Live Review: Ethel Cain at Eventim Apollo, London – 9 October 2025

When the lights dimmed in anticipation of Ethel Cain’s set commencing, the screams of her baying fans gave the decibel-shattering playback of “Willoughby’s Theme” a good battle for who could be loudest. As the lights on stage started to flash bright white then green this near-psychosis grew in pitch and fervour.

Sure, those who had been in the building for 9Million’s support set (which was a very healthy number) had already caught a glimpse of their queen when she hopped onstage to deliver a powerful vocal solo to the Toronto septet’s jammy and heady punk noise.

But since their triumphant finale, the stage had become adorned with drooping trees and grassy augmentations, alongside various platforms for Cain’s band. At the centre was one for herself with a crucifix for a microphone stand: a veritable pulpit in the midst of this Southern Gothic churchyard. Her followers were now more than ready to hear her sermon.

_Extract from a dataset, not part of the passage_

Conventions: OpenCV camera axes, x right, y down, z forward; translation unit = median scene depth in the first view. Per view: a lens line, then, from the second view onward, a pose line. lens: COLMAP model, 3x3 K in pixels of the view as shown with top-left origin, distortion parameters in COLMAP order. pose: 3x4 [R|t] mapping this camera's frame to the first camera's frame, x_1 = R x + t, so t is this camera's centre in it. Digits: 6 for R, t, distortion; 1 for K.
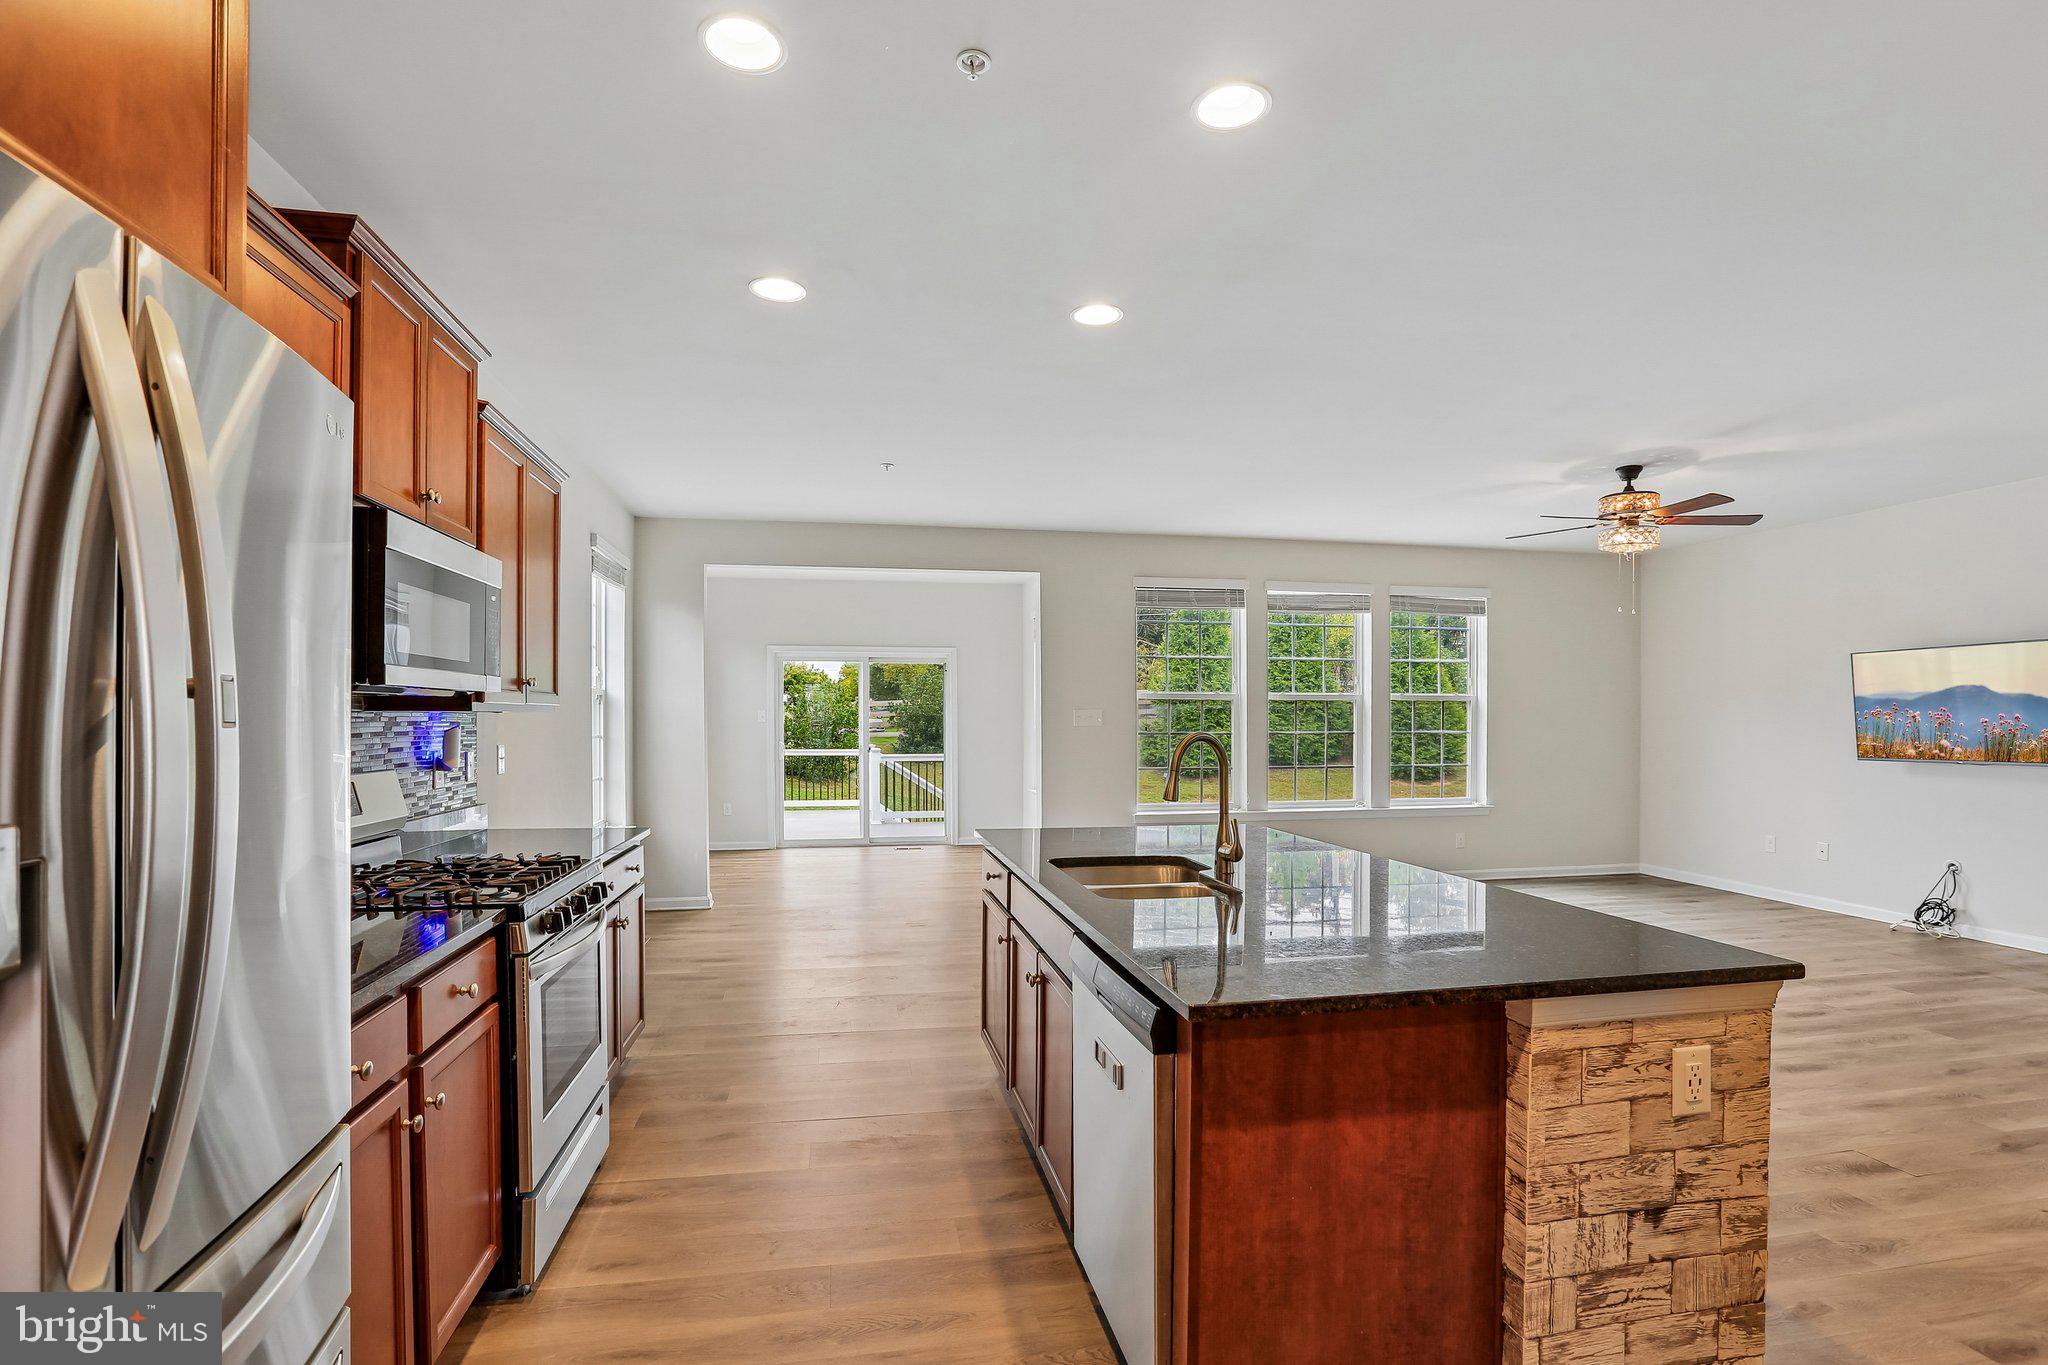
lens RADIAL K [[960.4, 0, 1027.9], [0, 960.4, 711.4], [0, 0, 1]] dist [0.001786, 0.000428]
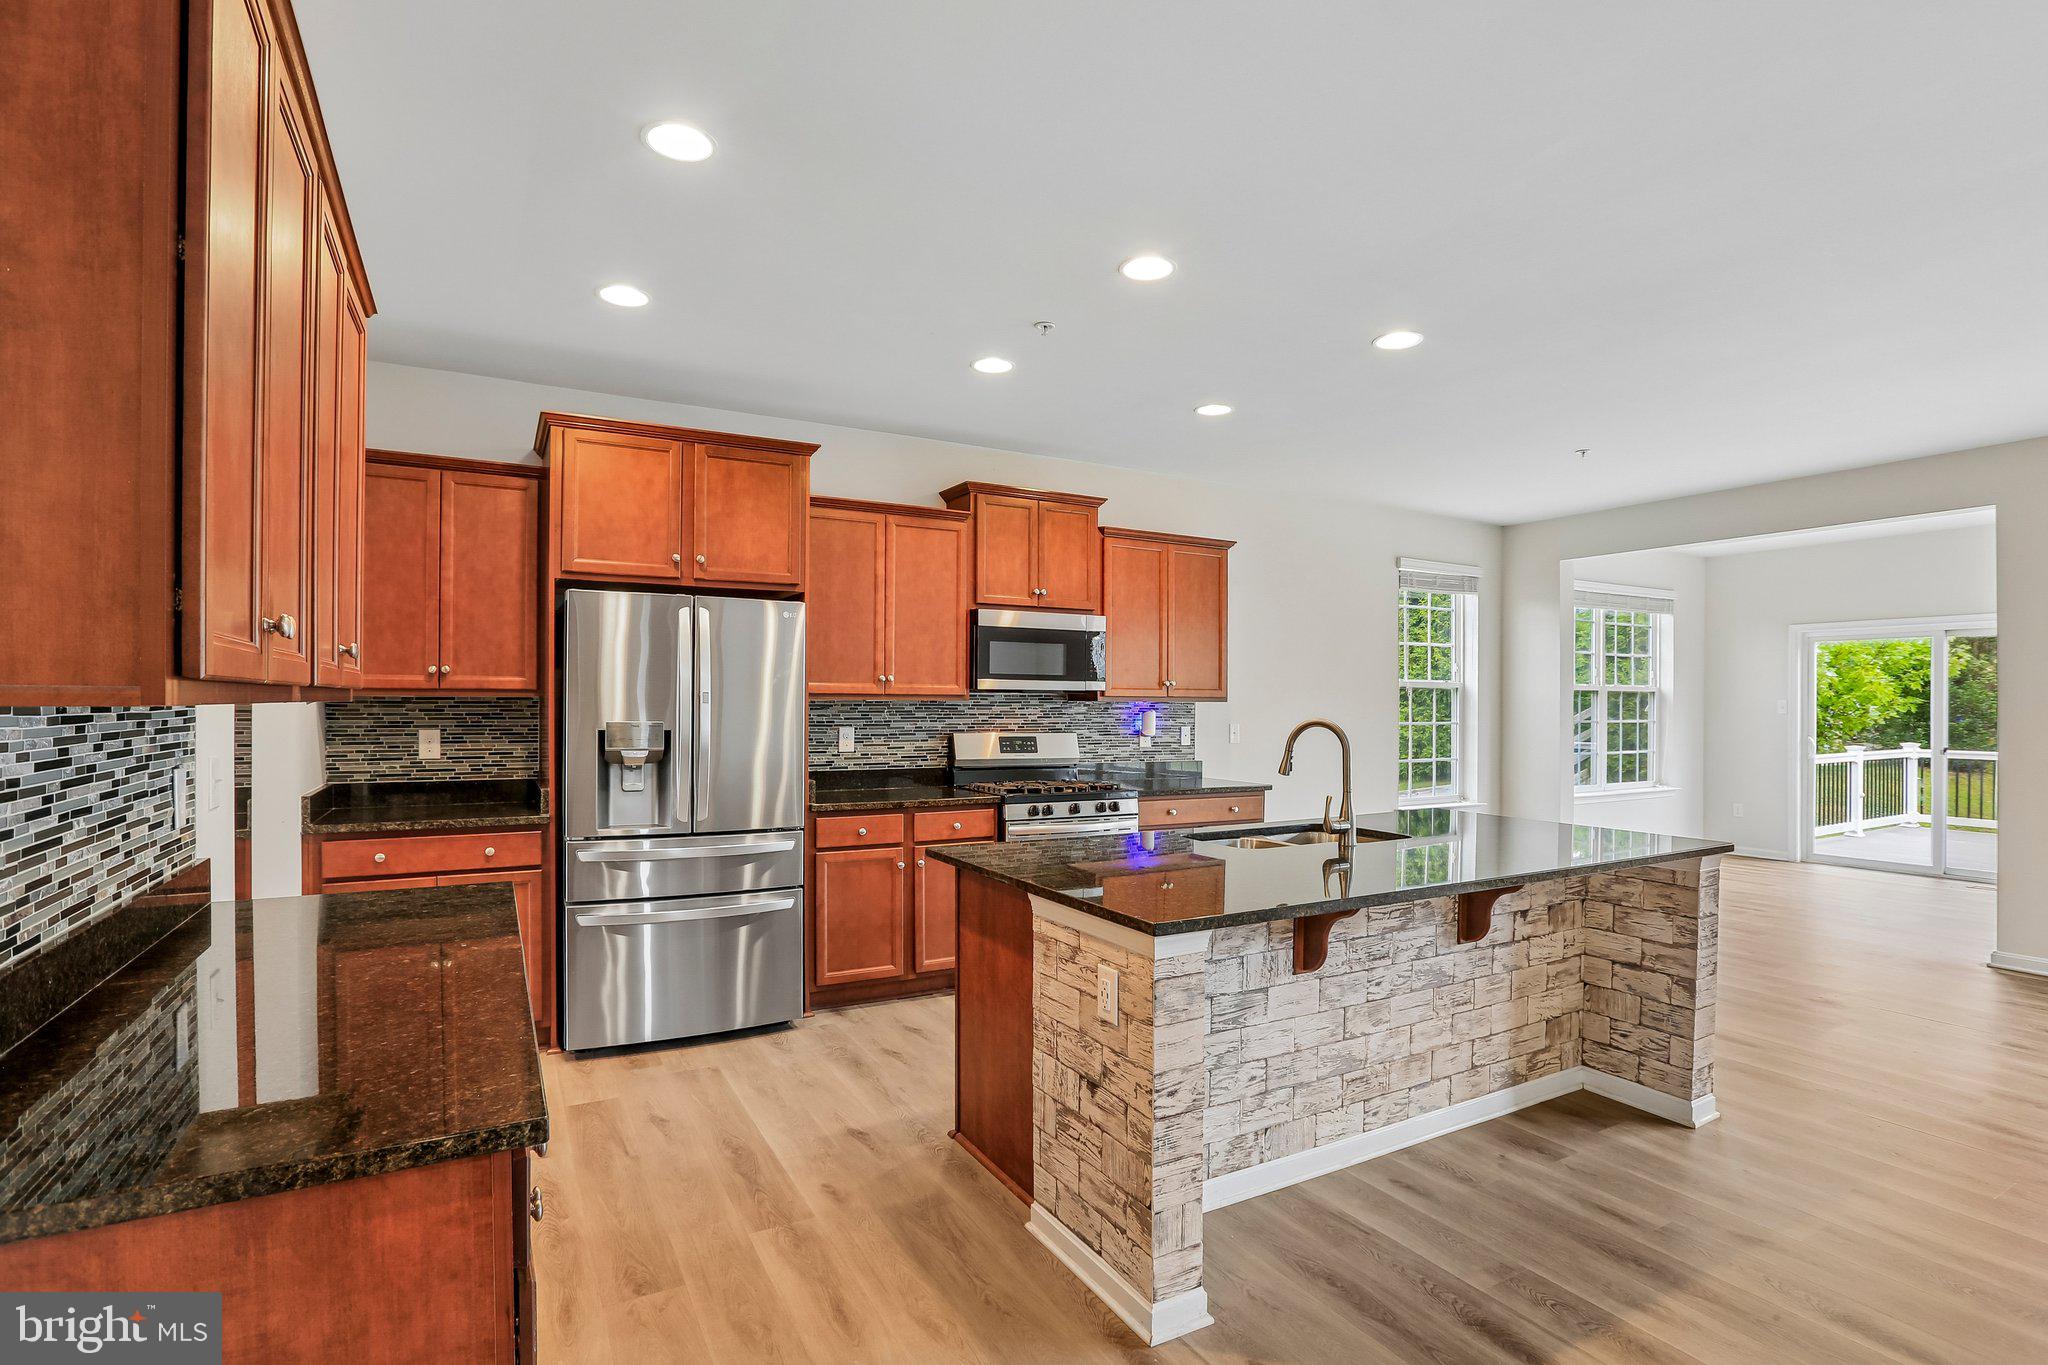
lens RADIAL K [[960.4, 0, 1028.3], [0, 960.4, 693.3], [0, 0, 1]] dist [0.001786, 0.000428]
pose [[0.314855, -0.001681, -0.949138, 1.863220], [-0.001359, 0.999997, -0.002222, -0.006434], [0.949139, 0.001990, 0.314852, 0.508633]]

The howls of adoration reached fever pitch as she finally stepped onto her mount, then quickly came into unison to hum, sway and mouth along with the slow burning “Janie”. The smoke cannons were on overdrive and in combination with the brightly flashing lights, this made the band – and Cain especially – seem like apparitions in a graveyard under a full moon. 

What followed was essentially the first half of recent album Willoughby Tucker, I Will Always Love You played in sequence – but played LOUD. As an ageing and experienced concertgoer I have finally succumbed to wearing earplugs at shows and this is one I was seriously thankful to have them for. The vast majority of those in the audience were probably around half my age and I doubt many had any protection, which I’m sure they wouldn’t have cared about in the moment, but I do wonder if some woke up the following morning with a ringing in their ears and wondering about their long team auditory health. Probably not.

Some others who surely did wake up this morning feeling a bit worse for wear were the numerous people who passed out during the show. People fainting during gigs is not a rarity, but this show was brought to a halt at least four times over the course of the night, which stalled the momentum somewhat. 

This became particularly frustrating to me in the set’s middle section when Cain played three of my favourite songs back to back. The monolithic “Dust Bowl” – to which I’m sure many people were screaming along, though all I heard was the fire coming from the stage – was brought to an abrupt halt due to a crowd emergency. Cain and co then detoured from Willoughby Tucker into a couple of titanic tracks from Perverts; the mind numbingly dense and dark “Punish” and the powerfully eerie “Onanist”. However, both were also interrupted and restarted due to issues in the audience, which did hamper their impact a little.

Not that the band or Cain showed any signs of frustration, they were absolutely professional, closing down their walls of drone to make sure people got the help they needed, then lurching straight back into them a couple of minutes later when the issue was resolved. Any feeling of blue balls while the sound went down and the lights went up were cured quite rapidly and satisfyingly.

Before returning to Willoughby Tucker, Cain reached even deeper into her bag to “Misuse Oh”, from her 2019 debut Carpet Bed EP. What is a relatively light and skeletal gothic Americana track on record was brought into line with the rest of the evening’s offerings with a beautifully whining guitar coiling around Cain’s icy vocals. This was a relatively subdued moment for the audience to catch their breaths before the band returned to Willoughby Tucker and delivered the album’s genuinely epic final pairing.

“Tempest”, although again interrupted by an audience mishap, was genuinely hypnotic in the way it built from spectral, echoing voice and piano to a plundering downpour of noise and emotion. “Waco, Texas” took the vibrations of that song – which already had the whole building in its sway – rumbled it even further and deeper. It was a long, slow detonation that was as sweet as it was savage.

Ethel Cain and the band left the stage at that point. They could have easily left it there and people would have felt like they’d got their money’s worth, but then again – what about Preacher’s Daughter? The audience got their just desserts in the encore which, while still loud, felt a lot more like a pop concert. For “Thoroughfare”, Cain came down from her pulpit and engaged with the crowd more intimately, prowling the stage’s perimeter. When it came to playing her smash hit “Crush” (85 million Spotify plays and counting) it became a duet between herself and the crowd who traded off the now-iconic lines like “His daddy’s on death row, but he’ll say it with his chest, though” and “I owe you a black eye and two kisses”.

After that, there was only one place the night could go in its finale and that was the even bigger smash hit “American Teenager”. The song has an enormous mythology around it at this point and how it pertains to Ethel Cain the person and performer, but in the live setting it just becomes a fucking great song to rock out to. From the front to the back o the building – including the people selling merch by the exit – everyone was bobbing and singing along with unbridled enthusiasm. A sure sign of a job well done.